Aim of the task:
Print out the full listing below, word for word.

Records to process:
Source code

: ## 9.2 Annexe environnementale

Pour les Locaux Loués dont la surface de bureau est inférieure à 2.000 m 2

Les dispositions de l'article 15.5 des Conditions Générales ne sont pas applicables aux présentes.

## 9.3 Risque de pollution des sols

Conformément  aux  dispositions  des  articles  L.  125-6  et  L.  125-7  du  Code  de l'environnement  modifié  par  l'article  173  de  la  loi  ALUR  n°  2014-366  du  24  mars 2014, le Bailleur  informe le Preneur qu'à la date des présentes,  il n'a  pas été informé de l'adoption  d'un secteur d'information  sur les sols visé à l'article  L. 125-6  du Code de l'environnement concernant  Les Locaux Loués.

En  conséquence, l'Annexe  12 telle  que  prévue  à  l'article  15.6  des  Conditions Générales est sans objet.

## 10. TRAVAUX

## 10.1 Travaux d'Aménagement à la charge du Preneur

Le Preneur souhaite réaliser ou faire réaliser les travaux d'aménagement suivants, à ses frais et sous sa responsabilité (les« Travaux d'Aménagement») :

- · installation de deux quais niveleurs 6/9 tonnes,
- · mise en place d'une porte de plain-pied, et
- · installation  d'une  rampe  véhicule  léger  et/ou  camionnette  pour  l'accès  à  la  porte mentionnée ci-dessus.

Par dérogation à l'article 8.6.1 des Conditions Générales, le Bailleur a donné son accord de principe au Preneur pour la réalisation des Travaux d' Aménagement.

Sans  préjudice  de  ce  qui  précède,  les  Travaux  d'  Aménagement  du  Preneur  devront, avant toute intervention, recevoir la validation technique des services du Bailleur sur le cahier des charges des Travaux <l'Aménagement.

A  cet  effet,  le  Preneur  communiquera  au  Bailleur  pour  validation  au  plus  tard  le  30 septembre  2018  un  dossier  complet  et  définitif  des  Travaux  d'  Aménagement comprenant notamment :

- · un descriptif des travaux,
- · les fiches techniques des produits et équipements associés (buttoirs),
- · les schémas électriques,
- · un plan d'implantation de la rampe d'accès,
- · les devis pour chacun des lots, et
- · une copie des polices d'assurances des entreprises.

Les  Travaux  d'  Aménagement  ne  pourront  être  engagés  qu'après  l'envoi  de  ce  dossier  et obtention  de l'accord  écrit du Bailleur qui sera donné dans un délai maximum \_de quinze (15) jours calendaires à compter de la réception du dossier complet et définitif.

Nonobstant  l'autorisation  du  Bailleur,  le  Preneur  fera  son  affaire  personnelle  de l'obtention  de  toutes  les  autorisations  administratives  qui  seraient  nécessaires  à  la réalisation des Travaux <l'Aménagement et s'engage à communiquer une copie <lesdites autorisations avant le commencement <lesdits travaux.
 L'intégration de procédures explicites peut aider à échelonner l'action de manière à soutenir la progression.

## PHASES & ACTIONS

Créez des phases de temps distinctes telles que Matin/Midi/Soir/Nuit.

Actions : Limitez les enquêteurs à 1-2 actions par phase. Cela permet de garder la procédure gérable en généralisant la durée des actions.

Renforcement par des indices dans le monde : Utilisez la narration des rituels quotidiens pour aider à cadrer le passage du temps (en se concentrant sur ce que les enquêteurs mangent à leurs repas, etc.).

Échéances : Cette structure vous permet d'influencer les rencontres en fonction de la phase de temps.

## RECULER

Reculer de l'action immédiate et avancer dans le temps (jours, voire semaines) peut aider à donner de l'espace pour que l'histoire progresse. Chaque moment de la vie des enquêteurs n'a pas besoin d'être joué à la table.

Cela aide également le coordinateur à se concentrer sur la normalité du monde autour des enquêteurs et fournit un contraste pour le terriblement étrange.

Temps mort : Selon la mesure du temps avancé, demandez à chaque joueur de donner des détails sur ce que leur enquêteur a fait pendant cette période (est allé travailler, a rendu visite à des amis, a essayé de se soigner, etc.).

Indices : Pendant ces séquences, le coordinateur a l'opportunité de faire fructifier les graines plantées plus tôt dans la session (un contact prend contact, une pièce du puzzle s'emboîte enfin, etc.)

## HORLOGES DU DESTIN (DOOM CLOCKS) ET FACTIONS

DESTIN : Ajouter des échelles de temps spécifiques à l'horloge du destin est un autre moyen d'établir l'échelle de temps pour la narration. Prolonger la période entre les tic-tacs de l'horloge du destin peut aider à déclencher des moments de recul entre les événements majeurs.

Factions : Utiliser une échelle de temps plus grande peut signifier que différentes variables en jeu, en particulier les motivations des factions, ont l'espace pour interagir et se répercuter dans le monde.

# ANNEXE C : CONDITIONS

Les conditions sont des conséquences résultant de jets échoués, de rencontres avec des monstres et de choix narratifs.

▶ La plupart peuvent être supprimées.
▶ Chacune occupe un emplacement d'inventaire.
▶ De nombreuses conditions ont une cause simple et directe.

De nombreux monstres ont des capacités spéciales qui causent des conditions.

Response area:
Source code

: ## 9.2 Annexe environnementale

Pour les Locaux Loués dont la surface de bureau est inférieure à 2.000 m 2

Les dispositions de l'article 15.5 des Conditions Générales ne sont pas applicables aux présentes.

## 9.3 Risque de pollution des sols

Conformément  aux  dispositions  des  articles  L.  125-6  et  L.  125-7  du  Code  de l'environnement  modifié  par  l'article  173  de  la  loi  ALUR  n°  2014-366  du  24  mars 2014, le Bailleur  informe le Preneur qu'à la date des présentes,  il n'a  pas été informé de l'adoption  d'un secteur d'information  sur les sols visé à l'article  L. 125-6  du Code de l'environnement concernant  Les Locaux Loués.

En  conséquence, l'Annexe  12 telle  que  prévue  à  l'article  15.6  des  Conditions Générales est sans objet.

## 10. TRAVAUX

## 10.1 Travaux d'Aménagement à la charge du Preneur

Le Preneur souhaite réaliser ou faire réaliser les travaux d'aménagement suivants, à ses frais et sous sa responsabilité (les« Travaux d'Aménagement») :

- · installation de deux quais niveleurs 6/9 tonnes,
- · mise en place d'une porte de plain-pied, et
- · installation  d'une  rampe  véhicule  léger  et/ou  camionnette  pour  l'accès  à  la  porte mentionnée ci-dessus.

Par dérogation à l'article 8.6.1 des Conditions Générales, le Bailleur a donné son accord de principe au Preneur pour la réalisation des Travaux d' Aménagement.

Sans  préjudice  de  ce  qui  précède,  les  Travaux  d'  Aménagement  du  Preneur  devront, avant toute intervention, recevoir la validation technique des services du Bailleur sur le cahier des charges des Travaux <l'Aménagement.

A  cet  effet,  le  Preneur  communiquera  au  Bailleur  pour  validation  au  plus  tard  le  30 septembre  2018  un  dossier  complet  et  définitif  des  Travaux  d'  Aménagement comprenant notamment :

- · un descriptif des travaux,
- · les fiches techniques des produits et équipements associés (buttoirs),
- · les schémas électriques,
- · un plan d'implantation de la rampe d'accès,
- · les devis pour chacun des lots, et
- · une copie des polices d'assurances des entreprises.

Les  Travaux  d'  Aménagement  ne  pourront  être  engagés  qu'après  l'envoi  de  ce  dossier  et obtention  de l'accord  écrit du Bailleur qui sera donné dans un délai maximum \_de quinze (15) jours calendaires à compter de la réception du dossier complet et définitif.

Nonobstant  l'autorisation  du  Bailleur,  le  Preneur  fera  son  affaire  personnelle  de l'obtention  de  toutes  les  autorisations  administratives  qui  seraient  nécessaires  à  la réalisation des Travaux <l'Aménagement et s'engage à communiquer une copie <lesdites autorisations avant le commencement <lesdits travaux.
 L'intégration de procédures explicites peut aider à échelonner l'action de manière à soutenir la progression.

## PHASES & ACTIONS

Créez des phases de temps distinctes telles que Matin/Midi/Soir/Nuit.

Actions : Limitez les enquêteurs à 1-2 actions par phase. Cela permet de garder la procédure gérable en généralisant la durée des actions.

Renforcement par des indices dans le monde : Utilisez la narration des rituels quotidiens pour aider à cadrer le passage du temps (en se concentrant sur ce que les enquêteurs mangent à leurs repas, etc.).

Échéances : Cette structure vous permet d'influencer les rencontres en fonction de la phase de temps.

## RECULER

Reculer de l'action immédiate et avancer dans le temps (jours, voire semaines) peut aider à donner de l'espace pour que l'histoire progresse. Chaque moment de la vie des enquêteurs n'a pas besoin d'être joué à la table.

Cela aide également le coordinateur à se concentrer sur la normalité du monde autour des enquêteurs et fournit un contraste pour le terriblement étrange.

Temps mort : Selon la mesure du temps avancé, demandez à chaque joueur de donner des détails sur ce que leur enquêteur a fait pendant cette période (est allé travailler, a rendu visite à des amis, a essayé de se soigner, etc.).

Indices : Pendant ces séquences, le coordinateur a l'opportunité de faire fructifier les graines plantées plus tôt dans la session (un contact prend contact, une pièce du puzzle s'emboîte enfin, etc.)

## HORLOGES DU DESTIN (DOOM CLOCKS) ET FACTIONS

DESTIN : Ajouter des échelles de temps spécifiques à l'horloge du destin est un autre moyen d'établir l'échelle de temps pour la narration. Prolonger la période entre les tic-tacs de l'horloge du destin peut aider à déclencher des moments de recul entre les événements majeurs.

Factions : Utiliser une échelle de temps plus grande peut signifier que différentes variables en jeu, en particulier les motivations des factions, ont l'espace pour interagir et se répercuter dans le monde.

# ANNEXE C : CONDITIONS

Les conditions sont des conséquences résultant de jets échoués, de rencontres avec des monstres et de choix narratifs.

▶ La plupart peuvent être supprimées.
▶ Chacune occupe un emplacement d'inventaire.
▶ De nombreuses conditions ont une cause simple et directe.

De nombreux monstres ont des capacités spéciales qui causent des conditions.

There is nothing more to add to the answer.